WHAT YOU ARE ASKED TO DO: Print all the data that follows exactly, images excluded.

========================================================================

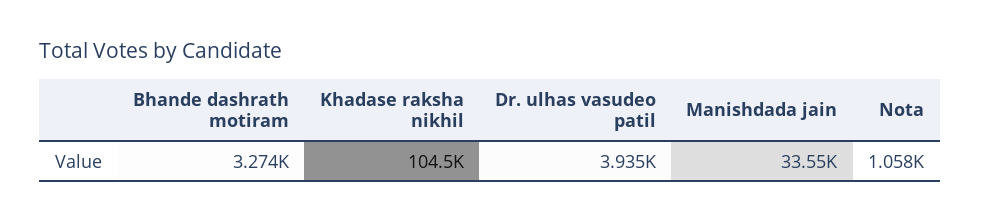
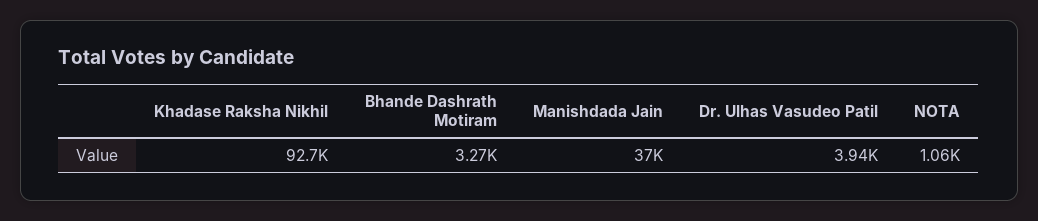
  {
    "Bhande dashrath motiram": 3274,
-   "Khadase raksha nikhil": 104500,
+   "Khadase raksha nikhil": 92700,
    "Dr. ulhas vasudeo patil": 3935,
-   "Manishdada jain": 33550,
+   "Manishdada jain": 37000,
    "Nota": 1058
  }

========================================================================

SOLUTION FOR THIS EXERCISE:
  {
    "Bhande dashrath motiram": 3274,
-   "Khadase raksha nikhil": 104500,
+   "Khadase raksha nikhil": 92700,
    "Dr. ulhas vasudeo patil": 3935,
-   "Manishdada jain": 33550,
+   "Manishdada jain": 37000,
    "Nota": 1058
  }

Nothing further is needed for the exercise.